Une contestation par l’employeur au TGI
Ainsi, l’employeur saisit le tribunal de grande instance. Pour annuler cette délibération, il argue que le périmètre d’intervention de l’expert désigné par l’ICCHSCT englobe l’ensemble des CHSCT locaux. Et donc tous les établissements. Le président du TGI tranche en faveur de l’employeur et annule la délibération du CHSCT sur ce motif. Selon lui, l’expertise locale ne constitue pas un critère pertinent dès lors que le périmètre national englobe cet établissement. En outre, la distinction entre le caractère préventif de l’expertise mandatée par l’ICCHSCT et le caractère curatif de celle du CHSCT semble être artificielle. En effet, d’après lui, la finalité de ces expertises est la même :
- dégager des pistes d’actions permettant d’améliorer les conditions de travail des salariés,
- prévenir les risques pour la santé des salariés.
A ce stade, le jugement confirme donc qu’un CHSCT d’établissement ne peut déclencher une nouvelle expertise dont les visées sont similaires à celle mise en œuvre par l’ICCHSCT.
Le désaccord de la Cour de Cassation
Toutefois, la Cour de Cassation conteste le jugement du TGI dans un arrêt du 5 février 2020. Elle explique que la mise en place d’un projet n’exclue pas la présence préalable d’un risque grave, qu’il faut identifier et analyser. Ainsi, l’existence d’un risque grave spécifique à l’établissement, encouru par les salariés et justifiant le recours à une expertise pour risque grave, indépendamment de l’expertise mandatée par l’ICCHSCT, aurait dû faire l’objet d’une étude.

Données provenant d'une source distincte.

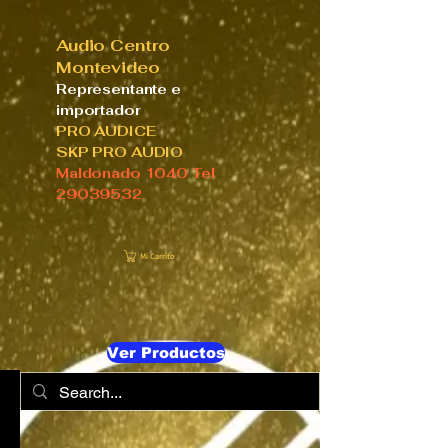
Audio Centro
Montevideo
Representante e
importador
PRO AUDICE
SKP PRO AUDIO
Maldonado 1040 Tel
29039532
Mi Carrito
Ver Productos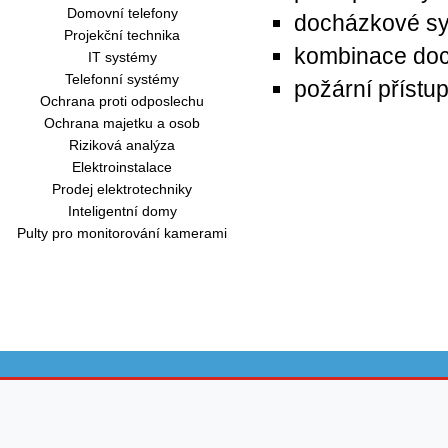
Domovní telefony
docházkové sy
Projekční technika
kombinace doc
IT systémy
Telefonní systémy
požární přístu
Ochrana proti odposlechu
Ochrana majetku a osob
Riziková analýza
Elektroinstalace
Prodej elektrotechniky
Inteligentní domy
Pulty pro monitorování kamerami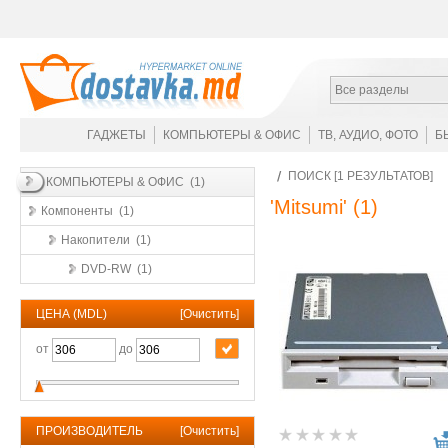
Все разделы
ГАДЖЕТЫ
КОМПЬЮТЕРЫ & ОФИС
ТВ, АУДИО, ФОТО
Б
ПОИСК [1 РЕЗУЛЬТАТОВ]
КОМПЬЮТЕРЫ & ОФИС (1)
'Mitsumi'
(1)
Компоненты (1)
Накопители (1)
DVD-RW (1)
ЦЕНА (MDL)
[
Очистить
]
от
до
ПРОИЗВОДИТЕЛЬ
[
Очистить
]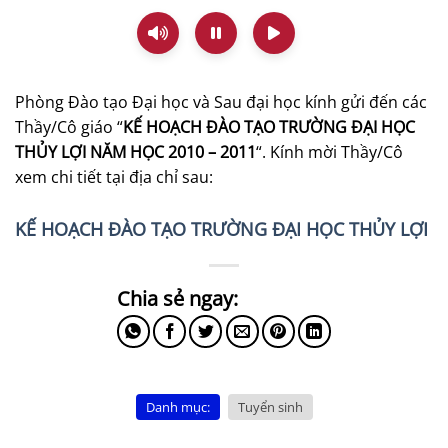
Phòng Đào tạo Đại học và Sau đại học kính gửi đến các
Thầy/Cô giáo “
KẾ HOẠCH ĐÀO TẠO TRƯỜNG ĐẠI HỌC
THỦY LỢI NĂM HỌC 2010 – 2011
“. Kính mời Thầy/Cô
xem chi tiết tại địa chỉ sau:
KẾ HOẠCH ĐÀO TẠO TRƯỜNG ĐẠI HỌC THỦY LỢI
Danh mục:
Tuyển sinh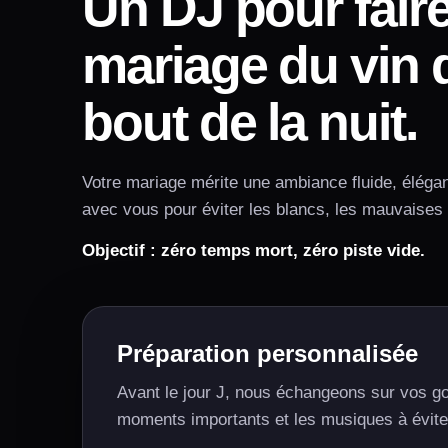
Un DJ pour faire
mariage du vin 
bout de la nuit.
Votre mariage mérite une ambiance fluide, élég
avec vous pour éviter les blancs, les mauvaises 
Objectif : zéro temps mort, zéro piste vide.
Préparation personnalisée
Avant le jour J, nous échangeons sur vos goû
moments importants et les musiques à évite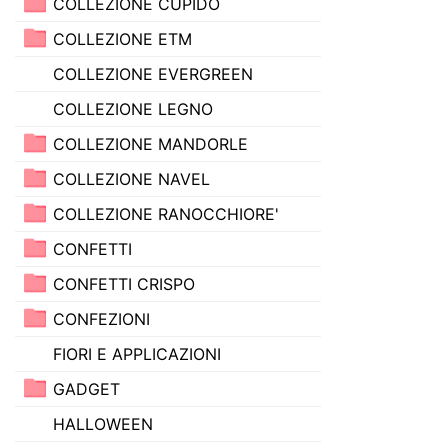
COLLEZIONE CUPIDO
COLLEZIONE ETM
COLLEZIONE EVERGREEN
COLLEZIONE LEGNO
COLLEZIONE MANDORLE
COLLEZIONE NAVEL
COLLEZIONE RANOCCHIORE'
CONFETTI
CONFETTI CRISPO
CONFEZIONI
FIORI E APPLICAZIONI
GADGET
HALLOWEEN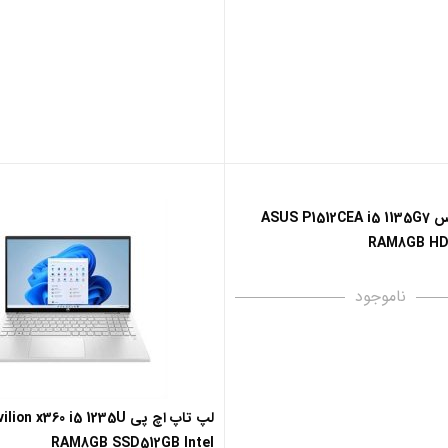
لپ تاپ ایسوس ASUS P1512CEA i5 1135G7
RAM8GB HD
ناموجود
لپ تاپ اچ پی on x360 i5 1235U
RAM8GB SSD512GB Intel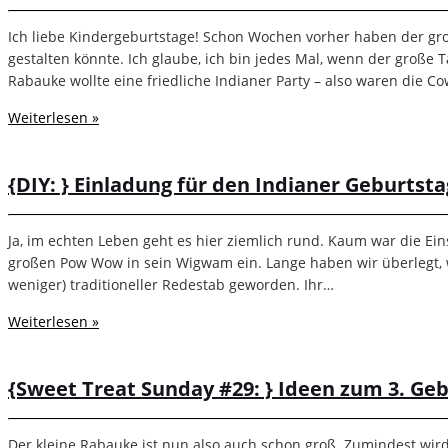
Ich liebe Kindergeburtstage! Schon Wochen vorher haben der gr
gestalten könnte. Ich glaube, ich bin jedes Mal, wenn der große
Rabauke wollte eine friedliche Indianer Party – also waren die 
Weiterlesen »
{DIY: } Einladung für den Indianer Geburtsta
Ja, im echten Leben geht es hier ziemlich rund. Kaum war die Ei
großen Pow Wow in sein Wigwam ein. Lange haben wir überlegt, wi
weniger) traditioneller Redestab geworden. Ihr…
Weiterlesen »
{Sweet Treat Sunday #29: } Ideen zum 3. Ge
Der kleine Rabauke ist nun also auch schon groß. Zumindest wird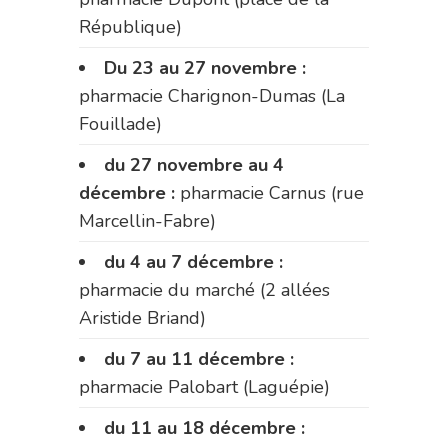
République)
Du 23 au 27 novembre :
pharmacie Charignon-Dumas (La
Fouillade)
du 27 novembre au 4
décembre :
pharmacie Carnus (rue
Marcellin-Fabre)
du 4 au 7 décembre :
pharmacie du marché (2 allées
Aristide Briand)
du 7 au 11 décembre :
pharmacie Palobart (Laguépie)
du 11 au 18 décembre :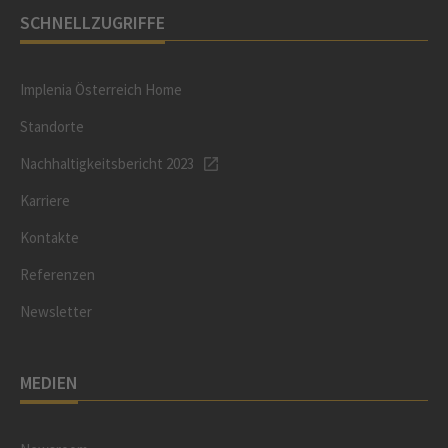
SCHNELLZUGRIFFE
Implenia Österreich Home
Standorte
Nachhaltigkeitsbericht 2023
Karriere
Kontakte
Referenzen
Newsletter
MEDIEN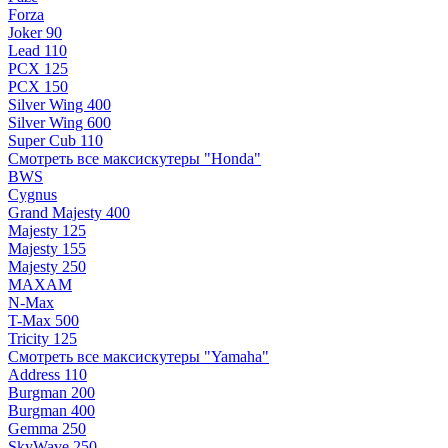
Forza
Joker 90
Lead 110
PCX 125
PCX 150
Silver Wing 400
Silver Wing 600
Super Cub 110
Смотреть все максискутеры "Honda"
BWS
Cygnus
Grand Majesty 400
Majesty 125
Majesty 155
Majesty 250
MAXAM
N-Max
T-Max 500
Tricity 125
Смотреть все максискутеры "Yamaha"
Address 110
Burgman 200
Burgman 400
Gemma 250
SkyWave 250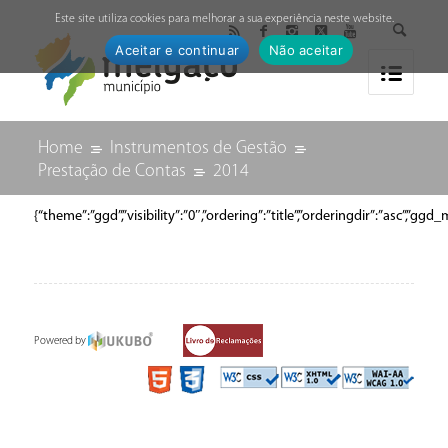
↓
Este site utiliza cookies para melhorar a sua experiência neste website.
Aceitar e continuar
Não aceitar
Home
Instrumentos de Gestão
Prestação de Contas
2014
{“theme”:”ggd”,”visibility”:”0″,”ordering”:”title”,”orderingdir”:”a
Powered by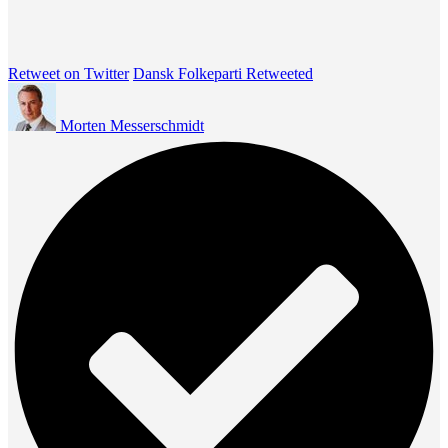
Retweet on Twitter
Dansk Folkeparti Retweeted
Morten Messerschmidt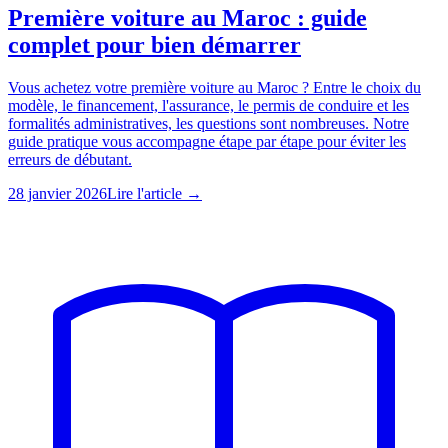
Première voiture au Maroc : guide
complet pour bien démarrer
Vous achetez votre première voiture au Maroc ? Entre le choix du
modèle, le financement, l'assurance, le permis de conduire et les
formalités administratives, les questions sont nombreuses. Notre
guide pratique vous accompagne étape par étape pour éviter les
erreurs de débutant.
28 janvier 2026
Lire l'article →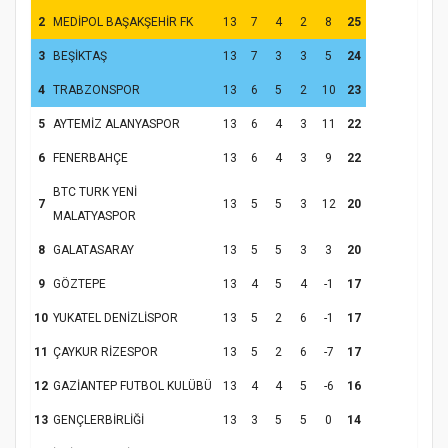
2
MEDİPOL BAŞAKŞEHİR FK
13
7
4
2
8
25
Hz. Peygamber ve Gençlik Konferansı
3
BEŞİKTAŞ
13
7
3
3
5
24
4
TRABZONSPOR
13
6
5
2
10
23
5
AYTEMİZ ALANYASPOR
13
6
4
3
11
22
6
FENERBAHÇE
13
6
4
3
9
22
BTC TURK YENİ
7
13
5
5
3
12
20
MALATYASPOR
8
GALATASARAY
13
5
5
3
3
20
Samsun Atakum’da Yaz Kur’an Kursu
9
GÖZTEPE
13
4
5
4
-1
17
Kapanış Programı
10
YUKATEL DENİZLİSPOR
13
5
2
6
-1
17
11
ÇAYKUR RİZESPOR
13
5
2
6
-7
17
12
GAZİANTEP FUTBOL KULÜBÜ
13
4
4
5
-6
16
13
GENÇLERBİRLİĞİ
13
3
5
5
0
14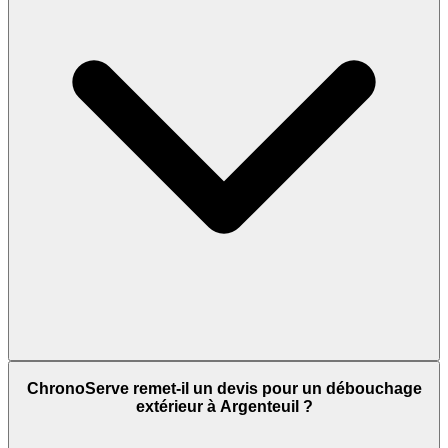
ChronoServe remet-il un devis pour un débouchage
extérieur à Argenteuil ?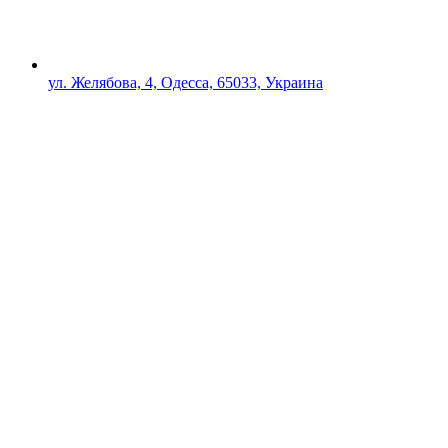
ул. Желябова, 4, Одесса, 65033, Украина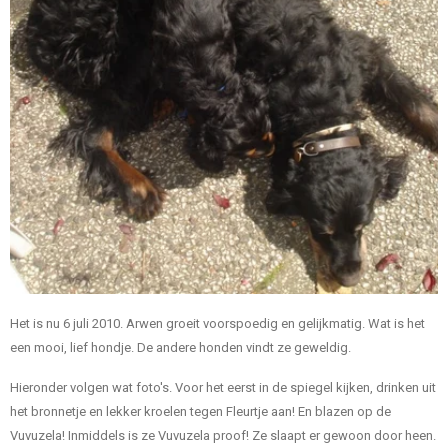
Het is nu 6 juli 2010. Arwen groeit voorspoedig en gelijkmatig. Wat is het
een mooi, lief hondje. De andere honden vindt ze geweldig.
Hieronder volgen wat foto's. Voor het eerst in de spiegel kijken, drinken uit
het bronnetje en lekker kroelen tegen Fleurtje aan! En blazen op de
Vuvuzela! Inmiddels is ze
Vuvuzela proof! Ze slaapt er gewoon door heen.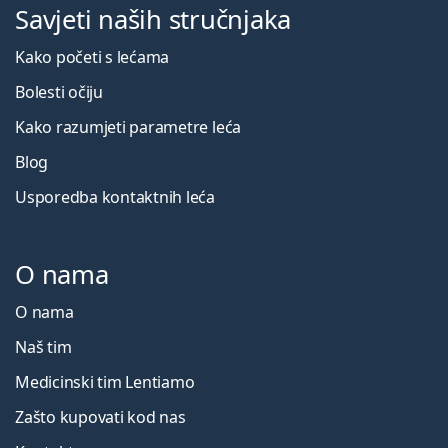
Savjeti naših stručnjaka
Kako početi s lećama
Bolesti očiju
Kako razumjeti parametre leća
Blog
Usporedba kontaktnih leća
O nama
O nama
Naš tim
Medicinski tim Lentiamo
Zašto kupovati kod nas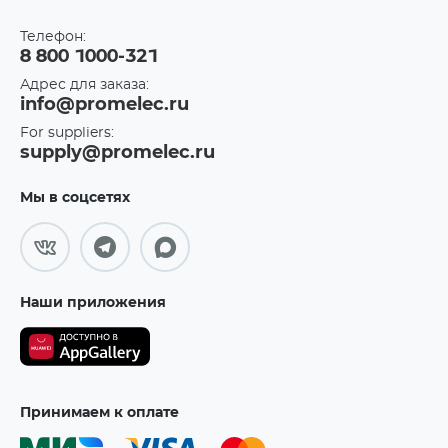
Телефон:
8 800 1000-321
Адрес для заказа:
info@promelec.ru
For suppliers:
supply@promelec.ru
Мы в соцсетях
Наши приложения
Принимаем к оплате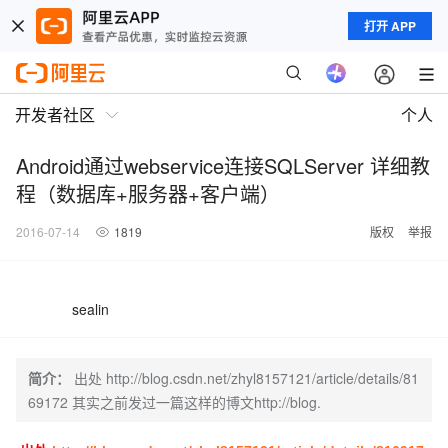
打开 APP
开发者社区
个人
Android通过webservice连接SQLServer 详细教
程（数据库+服务器+客户端）
2016-07-14
1819
版权
举报
sealin
简介：
出处 http://blog.csdn.net/zhyl8157121/article/details/81
69172 其实之前发过一篇这样的博文http://blog.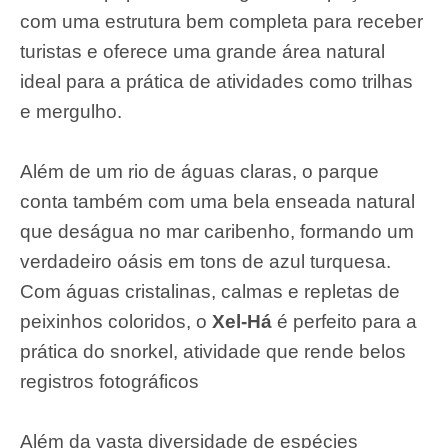
com uma estrutura bem completa para receber
turistas e oferece uma grande área natural
ideal para a prática de atividades como trilhas
e mergulho.
Além de um rio de águas claras, o parque
conta também com uma bela enseada natural
que deságua no mar caribenho, formando um
verdadeiro oásis em tons de azul turquesa.
Com águas cristalinas, calmas e repletas de
peixinhos coloridos, o
Xel-Há
é perfeito para a
prática do snorkel, atividade que rende belos
registros fotográficos
Além da vasta diversidade de espécies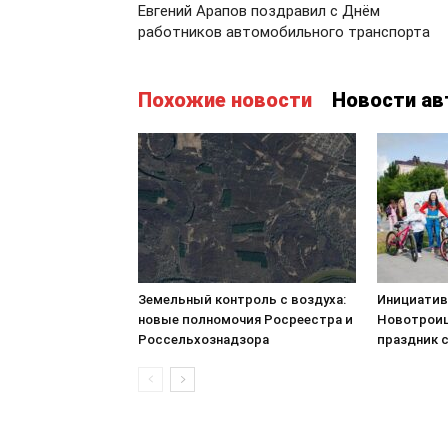
Евгений Арапов поздравил с Днём
работников автомобильного транспорта
Похожие новости
Новости ав
Земельный контроль с воздуха:
Инициатив
новые полномочия Росреестра и
Новотроиц
Россельхознадзора
праздник 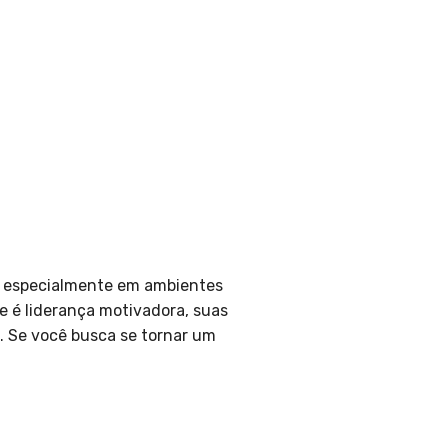
l, especialmente em ambientes
e é liderança motivadora, suas
a. Se você busca se tornar um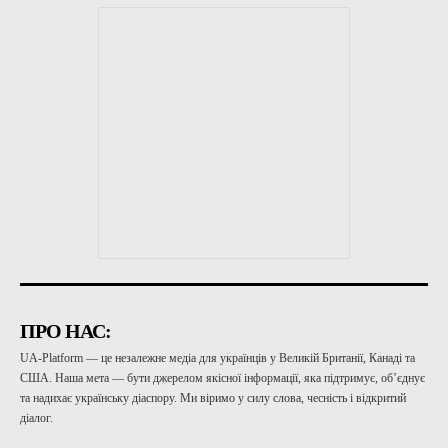
ПРО НАС:
UA-Platform — це незалежне медіа для українців у Великій Британії, Канаді та
США. Наша мета — бути джерелом якісної інформації, яка підтримує, об’єднує
та надихає українську діаспору. Ми віримо у силу слова, чесність і відкритий
діалог.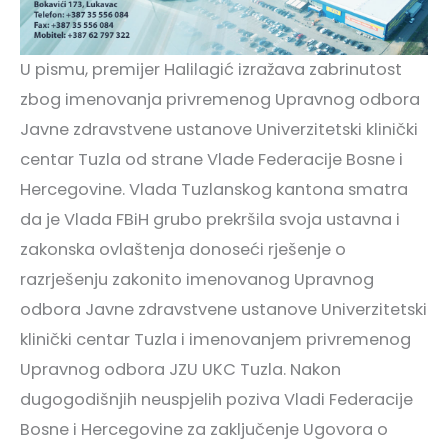
U pismu, premijer Halilagić izražava zabrinutost
zbog imenovanja privremenog Upravnog odbora
Javne zdravstvene ustanove Univerzitetski klinički
centar Tuzla od strane Vlade Federacije Bosne i
Hercegovine. Vlada Tuzlanskog kantona smatra
da je Vlada FBiH grubo prekršila svoja ustavna i
zakonska ovlaštenja donoseći rješenje o
razrješenju zakonito imenovanog Upravnog
odbora Javne zdravstvene ustanove Univerzitetski
klinički centar Tuzla i imenovanjem privremenog
Upravnog odbora JZU UKC Tuzla. Nakon
dugogodišnjih neuspjelih poziva Vladi Federacije
Bosne i Hercegovine za zaključenje Ugovora o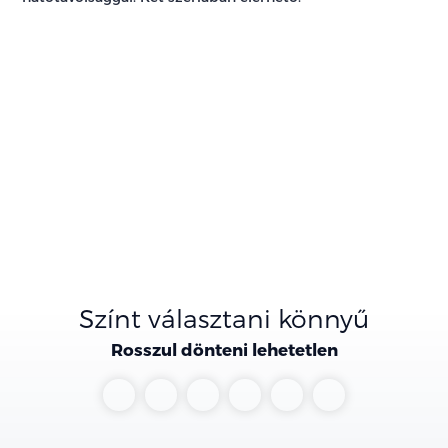
Színt választani könnyű
Rosszul dönteni lehetetlen
Vivid
Frozen
Blue
Lucid
Agate
Magnetic
Yellow
White
My
Red
Black
Mind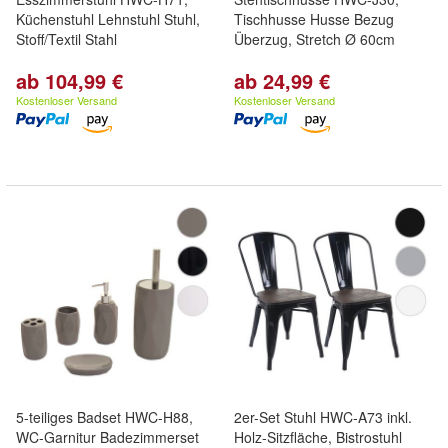
Küchenstuhl Lehnstuhl Stuhl,
Tischhusse Husse Bezug
Stoff/Textil Stahl
Überzug, Stretch Ø 60cm
ab 104,99 €
ab 24,99 €
Kostenloser Versand
Kostenloser Versand
5-teiliges Badset HWC-H88,
2er-Set Stuhl HWC-A73 inkl.
WC-Garnitur Badezimmerset
Holz-Sitzfläche, Bistrostuhl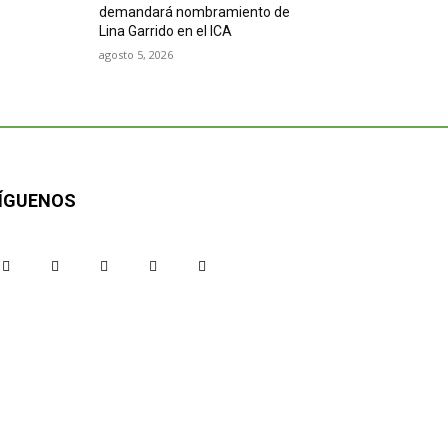
demandará nombramiento de
Lina Garrido en el ICA
agosto 5, 2026
ÍGUENOS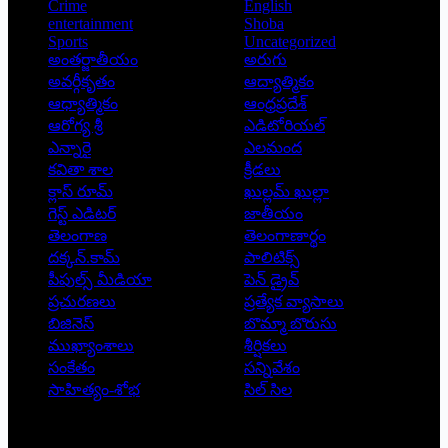
Crime
English
entertainment
Shoba
Sports
Uncategorized
అంతర్జాతీయం
అరుగు
అవర్గీకృతం
ఆద్యాత్మికం
ఆధ్యాత్మికం
ఆంధ్రప్రదేశ్
ఆరోగ్య శ్రీ
ఎడిటోరియల్
ఎన్నారై
ఎలమంద
కవితా శాల
క్రీడలు
క్లాస్ రూమ్
ఖుల్లమ్ ఖుల్లా
గెస్ట్ ఎడిటర్
జాతీయం
తెలంగాణ
తెలంగాణార్థం
దక్కన్.కామ్
పాలిటిక్స్
పీపుల్స్ ‌మీడియా
పెన్ డ్రైవ్
ప్రచురణలు
ప్రత్యేక వ్యాసాలు
బిజినెస్
బొమ్మా బొరుసు
ముఖ్యాంశాలు
శీర్షికలు
సంకేతం
సన్నివేశం
సాహిత్యం-శోభ
సిల్ సిల
Copyright © 2026 - Prajatantra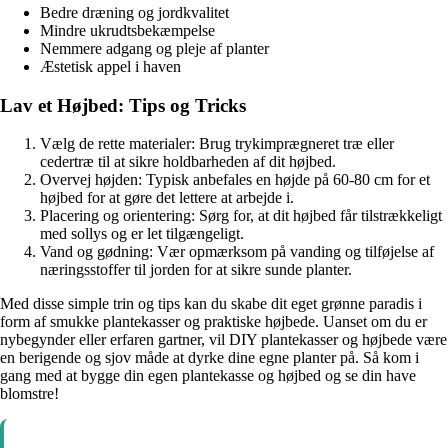
Bedre dræning og jordkvalitet
Mindre ukrudtsbekæmpelse
Nemmere adgang og pleje af planter
Æstetisk appel i haven
Lav et Højbed: Tips og Tricks
Vælg de rette materialer: Brug trykimprægneret træ eller
cedertræ til at sikre holdbarheden af dit højbed.
Overvej højden: Typisk anbefales en højde på 60-80 cm for et
højbed for at gøre det lettere at arbejde i.
Placering og orientering: Sørg for, at dit højbed får tilstrækkeligt
med sollys og er let tilgængeligt.
Vand og gødning: Vær opmærksom på vanding og tilføjelse af
næringsstoffer til jorden for at sikre sunde planter.
Med disse simple trin og tips kan du skabe dit eget grønne paradis i
form af smukke plantekasser og praktiske højbede. Uanset om du er
nybegynder eller erfaren gartner, vil DIY plantekasser og højbede være
en berigende og sjov måde at dyrke dine egne planter på. Så kom i
gang med at bygge din egen plantekasse og højbed og se din have
blomstre!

Une jurisprudence a priori transposable au CSE central et aux CSE d’établissement
Désormais, l’ICCHSCT a disparu mais ses attributions demeurent au niveau du CSE central d’entreprise. Dès lors, le CSE devient compétent en matière d’hygiène, de sécurité et de conditions de travail. Ainsi, les dispositions du Code du Travail relatives au CSE central et aux CSE d’établissement présentent des similitudes avec les dispositions réglementant l’ICCHSCT et les CHSCT.
Aussi, la consultation sur les mesures d’adaptation communes à plusieurs établissements d’un projet d’aménagement important modifiant les conditions de santé et de sécurité ou les conditions de travail ne concerne que le CSEC. Celui-ci peut alors se faire assister par un expert habilité en qualité du travail et de l’emploi.
En parallèle, un CSE d’établissement peut recourir à une expertise au niveau local en invoquant un risque grave. Il doit alors prouver son existence, indépendante du projet. Le risque grave devra être identifié et actuel.
En conclusion, une expertise pour projet d’aménagement important modifiant les conditions de santé et de sécurité ou les conditions de travail, décidée par le CSE central de l’entreprise car commun à plusieurs établissements, ne devrait pas empêcher une expertise pour risque grave, décidée par un CSE d’établissement.